Claude de Ramezay, gouverneur de Montréal fit ériger un manoir appelé "le château" en 1705. Celui-ci abrita la famille Ramezay jusqu'en 1745 puis de nombreux hôtes au cours des siècles comme la Compagnie des Indes de 1745 à 1764, les différents gouverneurs de Montréal de 1764 à 1849, en passant par le ministère de la Justice puis de l'Instruction Publique jusqu'au moment où il fut tranformé en musée archéologique en 1895. Il est occupé à l'heure actuelle par un musée d'Histoire de la ville.
Oui je sais, il y a beaucoup de musées de la ville à Montréal, mais ils sont tous très intéressants et parviennent en exploitant le même sujet à donner des éclairages variés et à adopter des points de vue différents. De plus le manoir de Ramezay a beaucoup de charme, lié à la demeure elle-même qui est une des plus anciennes constructions de Montréal. C'est une bâtisse tout en longueur qui illustre la vie économique, sociale et politique de Montréal en partant des amérindiens jusqu'au XVIIIème et XIXème siècles. Les objets, meubles, cartes, portraits, maquette de navire... forment une riche collection.
Pour ma part, quelques objets et salles ont particulièrement attiré mon attention lors de la visite du rez-de-chaussée de la demeure :
la beauté de la salle de Nantes, appelée ainsi parce qu'elle est ornée de magnifiques lambris en acajou exécuté par un artisan de Louis XIV et Louis XV nommé Boffrand. Avant dêtre transportés dans le Nouveau Monde, ces lambris décoraient la maison d'un riche négociant de Nantes.

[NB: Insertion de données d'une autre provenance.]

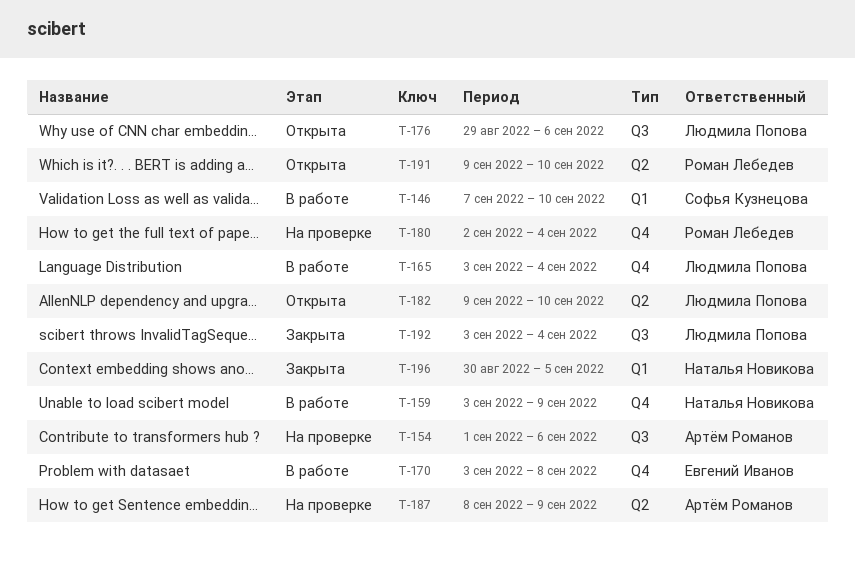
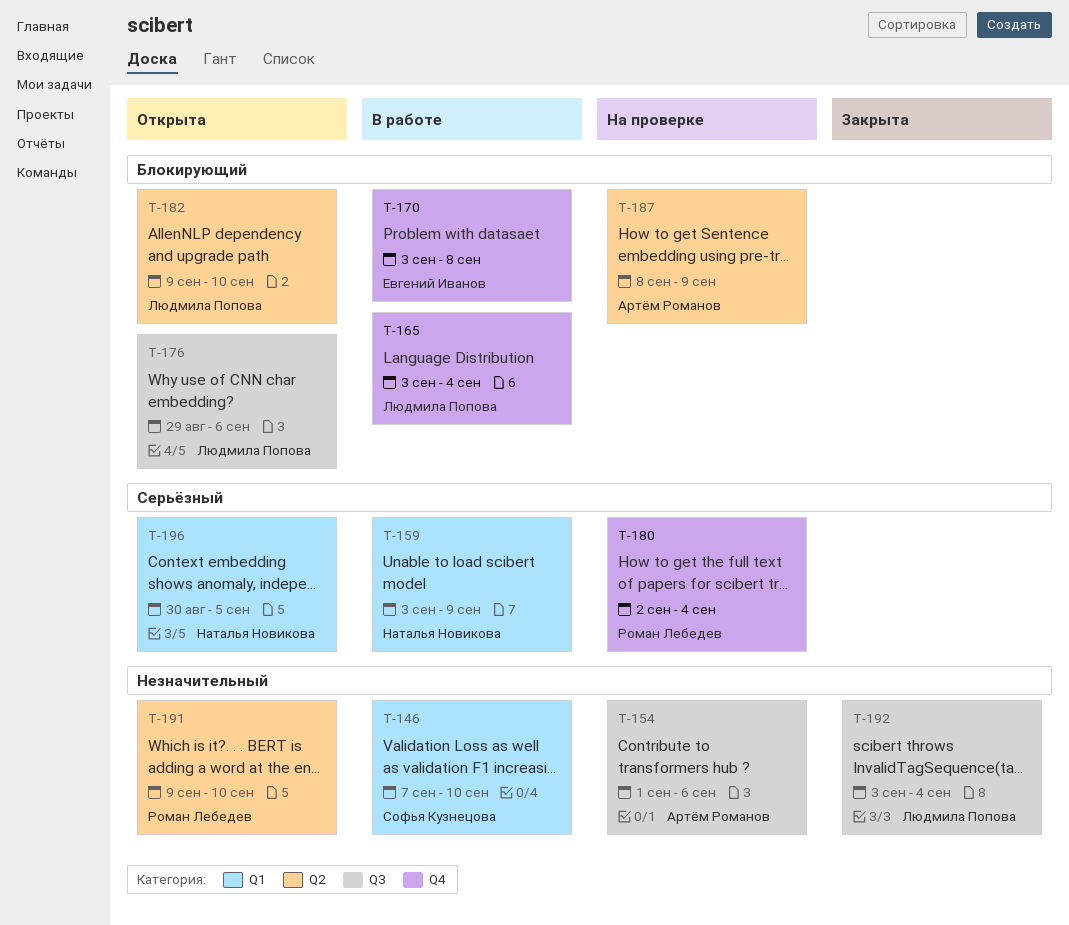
T-159, label: Q4 -> Q1
T-196, status: Закрыта -> Открыта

Le portrait de Benjamin Franklin qui fut reçu dans cette maison et l'autoportrait d'un peintre huron du XIXème siècle, Zacharie Vincent.
Le blason de Montréal, imaginé par le premier maire de Montréal, Jean Viger, porte la devise : Que la Concorde soit. Il présente les symboles des Nations : le castor pour la France (les français s'étant spécialisés dans le commerce de la fourrure), le chardon pour l'Ecosse, la rose pour l'Angleterre et le trèfle pour l'Irlande.
La salle des Patriotes relate la révolte des partisans du Canada Français et la répression qui a suivi si violente qu'elle a éteint toute velléité de rébellion.
Une autre salle : Montréal au siècle du progrès montre l'emprise de l'église catholique au XIXème siècle qui jouait la carte des Français catholiques en exaltant leur nationalisme contre le protestantisme anglais, tout en développant une forme d'intégrisme envers tous mais plus particulièrement envers les femmes : répression des plaisirs et des jeux, condamnation de la musique, des spectacles.
Au sous-sol une reconstitution de la demeure : cuisine, bureau du gouverneur, salle à manger... est aussi à voir.
J'y ai eu la surprise d'y découvrir des enfants en compagnie de charmantes jeunes filles en costume du XVIIIème en train de préparer un gâteau autour d'une table, près d'une ancienne et grande cheminée. Non, ce ne sont pas les fantômes du passé venus hanter le manoir mais des enfants en train de fêter un anniversaire. En effet, le château peut-être loué pour de grandes occasion, un mariage par exemple.
A la sortie, je suis allée me promener dans le jardin à la française avec ses plantes médicinales, ses vergers... mais de taille très réduite car la ville l'a peu à peu grignoté.
C'est juste en face du château de Ramezay que se trouve l'hôtel de ville très endommagé par un incendie en 1922 et dont le dernier étage fut reconstruit sur le modèle de l'hôtel de ville de Tours. C'est du balcon du deuxième étage que Charles de Gaulle prononça sa célèbre phrase en 1967 : Vive le Québec libre!